SECURITIES AND EXCHANGE COMMISSION
SECURITIES ACT OF 1933
SECURITIES EXCHANGE ACT OF 1934
PROCEEDINGS INSTITUTED AGAINST NATIONAL STOCK TRANSFER, INC., KRISTA CASTLETON NIELSEN, AND ROGER LEE GREER
The Commission today instituted administrative proceedings in which the Division of Enforcement alleges that National Stock Transfer, Inc. (NST), a registered transfer agent located in Salt Lake City, Utah, and two of its former or current officers caused and willfully aided and abetted violations of the securities registration provisions of the federal securities laws by PanWorld Minerals International, Inc. (PanWorld), a microcap company. The two officers are Roger Lee Greer (Greer), NST's current president, and Krista Castleton Nielsen (Nielsen), NST's former president, both of whom reside in the Salt Lake City area. The Commission previously charged PanWorld and its president Robert F. Weeks (Weeks) with violating the registration provisions in a civil injunctive action filed in 1997. SEC v. PanWorld Minerals International, Inc., Civ. No. 2:97CV425 (D. UT).
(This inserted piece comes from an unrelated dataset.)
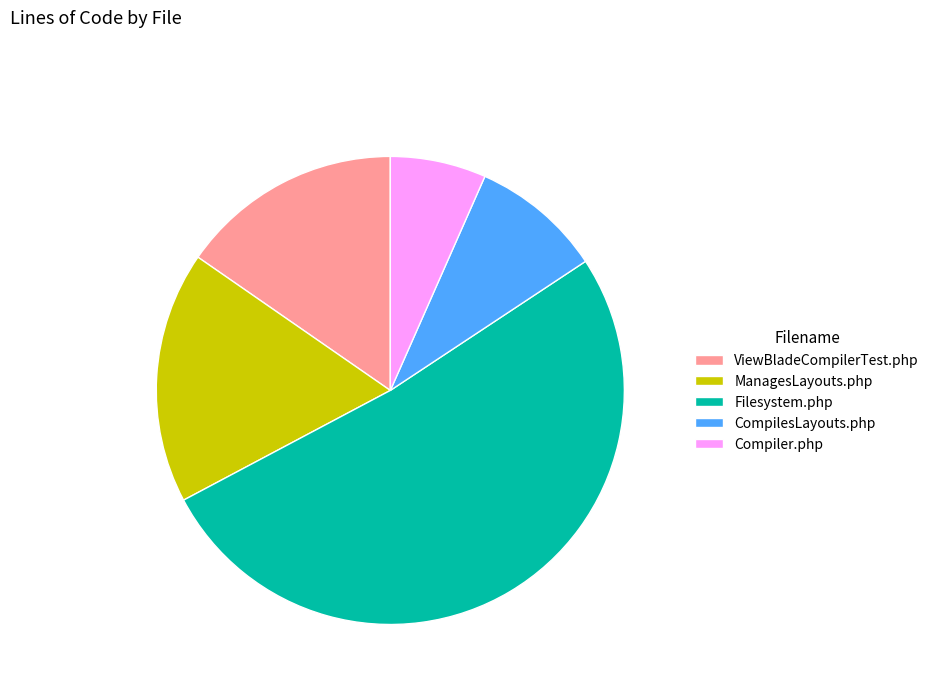

Is the sum of ViewBladeCompilerTest.php and Filesystem.php greater than half?

Yes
The Order Instituting Proceedings alleges that from September 1994 through February 1995, NST issued more than 100 million PanWorld shares without restrictive legends at the direction of Weeks even though none were registered with the Commission. Greer, according to the Order, caused and willfully aided and abetted PanWorld's registration violations by causing NST to issue certificates for 98.9 million shares based solely on Weeks' representations that the shares had been registered on Forms S-8 filed with the Commission. Greer knew, or had reason to know that the stock was not registered. Finally, the Order alleges that Nielsen caused and willfully aided and abetted additional registration violations by causing NST to issue a certificate for 4.3 million shares that Weeks represented were exempt from registration under Regulation S. Regulation S provides a safe harbor for unregistered stock sales to foreigners, but Nielsen knew or had reason to know that the recipient of the certificate was a resident of the United States, thus vitiating the safe harbor.
A hearing will be held to determine whether these allegations are true, and, if so, what remedial sanctions, if any, are appropriate and in the public interest, whether a cease-and-desist order should be issued, and whether monetary penalties are appropriate.